Photo credit: Eric S. Carlson in collaboration with Ben A. Potter

The genome of a baby girl buried 11,500 years ago in Alaska has revealed a new discovered group of ancient people. 

The group has been named, “ancient Beringias,” and appears to have split off from the founding population of Native Americans about 20,000 years ago. 

Researchers from the University of Alaska Fairbanks and the University of Copenhagen have helped fill in more details about the genetic origins of Native Americans. The study has been published in the journal Nature

Joshua Schraiber, a population geneticist at Temple University, commented, “If you could ask for ancient DNA for Christmas, this is what you would ask for. It gives you a much better window into population structure back then.”

Using evolutionary models, the researchers were able to show that the ancestors of the first Native Americans started to emerge as a distinct population about 35,000 years ago, most probably in north-eat Asia. 

Connie Mulligan, an anthropologist at the University of Florida, believes the findings point to a single migration of people from Asia to the New World, but said other questions remained. 

“How did people move so quickly to the southernmost point of South America and settle two continents that span a huge climatic and geographic range?” she said. 

The study involves the DNA extracted from one of the babies that archaelogists led by Ben Potter unexpectedly discovered at a site in Central Alaska, called Upward Sun River. 

From their bones, the researchers estimated that one of the infants in the burial pit had been about six weeks old when it passed away, and the other was likely stillborn. “We’re very lucky to have these preserved,” Potter explained. “We’re treating them very respectfully and letting them provide a window into their prehistory, and past, and lifeways in ways that are unparalleled.”

Eske Willerslev, an evolutionary geneticist at the University of Copenhagen and her team recovered the girl’s DNA from a dense part of her skull known as the petrous bone. 
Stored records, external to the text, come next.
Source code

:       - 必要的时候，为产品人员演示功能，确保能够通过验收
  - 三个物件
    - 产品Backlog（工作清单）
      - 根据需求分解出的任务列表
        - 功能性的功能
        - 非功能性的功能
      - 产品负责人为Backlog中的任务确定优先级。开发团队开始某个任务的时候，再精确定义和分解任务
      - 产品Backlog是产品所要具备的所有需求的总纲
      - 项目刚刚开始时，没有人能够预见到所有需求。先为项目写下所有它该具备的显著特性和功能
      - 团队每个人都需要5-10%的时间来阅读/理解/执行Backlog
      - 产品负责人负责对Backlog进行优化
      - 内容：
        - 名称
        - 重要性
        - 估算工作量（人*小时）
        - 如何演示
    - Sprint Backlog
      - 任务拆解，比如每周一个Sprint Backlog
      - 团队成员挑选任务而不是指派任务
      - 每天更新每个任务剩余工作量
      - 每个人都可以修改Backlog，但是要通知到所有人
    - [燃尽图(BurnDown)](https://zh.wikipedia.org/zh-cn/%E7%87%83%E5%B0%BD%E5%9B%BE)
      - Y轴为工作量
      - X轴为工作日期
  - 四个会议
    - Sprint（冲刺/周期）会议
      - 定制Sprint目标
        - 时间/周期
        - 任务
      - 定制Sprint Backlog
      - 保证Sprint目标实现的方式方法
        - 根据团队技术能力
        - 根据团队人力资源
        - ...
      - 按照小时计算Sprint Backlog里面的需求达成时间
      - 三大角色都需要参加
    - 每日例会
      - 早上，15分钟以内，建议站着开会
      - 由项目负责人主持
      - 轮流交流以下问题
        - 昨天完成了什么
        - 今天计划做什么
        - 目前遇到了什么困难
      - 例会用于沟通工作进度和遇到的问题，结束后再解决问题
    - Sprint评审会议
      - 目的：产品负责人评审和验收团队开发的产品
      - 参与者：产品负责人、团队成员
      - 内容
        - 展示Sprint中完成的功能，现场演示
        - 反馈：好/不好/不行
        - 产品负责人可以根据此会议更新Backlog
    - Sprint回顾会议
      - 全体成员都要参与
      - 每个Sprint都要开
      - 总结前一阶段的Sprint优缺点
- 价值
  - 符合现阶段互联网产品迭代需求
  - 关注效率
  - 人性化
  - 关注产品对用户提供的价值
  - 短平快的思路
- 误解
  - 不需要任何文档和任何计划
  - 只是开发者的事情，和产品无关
She compared the genetic makeup of the baby, named Xach’itee’aanenh t’eede gaay or “sunrise child-girl” by the local community, with genomes from other ancient and modern people. 

They discovered that nearly half of the girl’s DNA came from the ancient north Eurasians who lived in what is now Siberia. The rest of her genetic makeup was a roughly even mix of DNA now carried by the northern and southern Native Americans. 

Geneticist at Harvard University, David Reich, said that the work boosted the case for a single migration into Alaska, but hasn’t ruled out alternatives involving multiple waves of migration. 

He went on to add that he was unconvinced that the ancient Beringian group split from the ancestors of other Native Americans 20,000 years ago, because even small errors in scientists’ data can lead to radically different split times for evolutionary lineages. 

“While the 19,000-21,000 year date would have important implications if true and may very well be right, I am not convinced that there is compelling evidence that the initial split date is that old,” he concluded.